Small business owners are at a disadvantage when it comes to advertising. Marketing materials are expensive. Copy space in newspapers, billboards and magazines is usually out of reach.
So, military spouses, stay-at-home moms and entrepreneurs who run their businesses out of their garage turn to Facebook to spread the word, often with a lot of success.
It’s a great place to tell friends about their new business. It’s a great place for their friends’ friends to spread the word.
It’s also a great place to kill your business if you are not careful with your posts.
Last week, the ugly American I profiled, who ranted on about how she felt she deserved access to the base and credit for living near a base as a civilian, posted her soliloquy on her personal Facebook. The right place for it, realistically.
The problem? She owns her own small business and peddles Thirty-One Gifts everywhere she goes. Between her angry rants she also posts upcoming sales and specials on the bags, luggage tags and lunchboxes.
The bigger problem? A huge percentage of her customer base are the very people she was insulting with her venom-filled posts.
And, she leaves her page open to the public so everyone can see her business advertisements. Now, everyone can also see her nasty, insulting comments as well.
And that, friends, is basic business 101. Don’t be a jerk to your customers. They will walk away. And experienced business owners know it.
I sent an email to the folks at Thirty-One Gifts about the consultant’s behavior and within a matter of minutes, received a heart-felt, deeply apologetic letter. Within hours, I received two more, from two more executives, and a phone call.
Robin Hager, Career and Guideline Support at Thirty-One Gifts, wrote in an email, “We try to remind our consultants that when they post something online, that while they are not employees of Thirty-One Gifts, they do represent us, even though it is not our views, it still impacts us as a company.”
Corporate headquarters immediately spun into damage control mode. The local rep? She continue to spit nails and hate at the very people whose backs she built her local business on.
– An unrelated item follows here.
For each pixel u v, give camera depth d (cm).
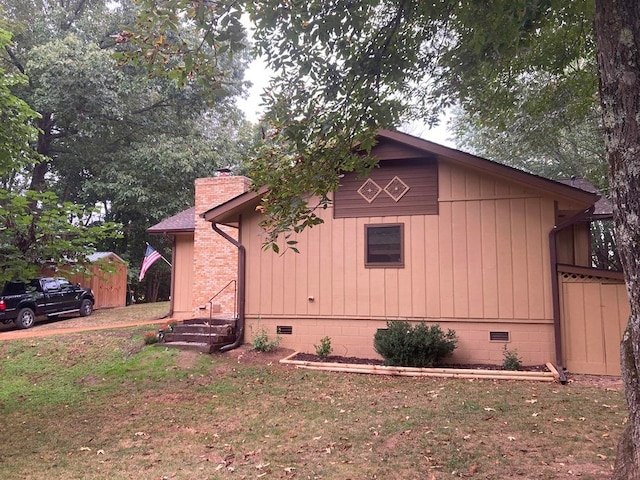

So as a once loyal customer, I copy and pasted her comments and sent them with an apology letter to my friends who I had turned into her customers over the years. They were disgusted. And passed the information on to their friends.
And with one hate-filled post, this small business owner alienated about 100 potential customers. Did it kill her business overnight? No. But eventually, it might.
The National Federation of Independent Business offers a list of dos and don’ts for using a personal Facebook page to promote a small business.
Number four on the list: “There’s no one way to use Facebook. You could start by posting occasional business updates, in case someone ever needs your service, and gauge reactions to them. Personal interests are fine, but avoid posting anything that might turn readers off.”
And send customers away.
Own a small business? Either clean up your personal social media or do not include customers and business associates on your pages.
And if you think your personal opinions and beliefs are something that can’t close your doors, think again.
The families behind the television juggernauts Duck Dynasty, cancelled after the family’s rants on their personal views angered viewers, and 19 Kids and Counting, which is now facing the same fight, might tell you otherwise.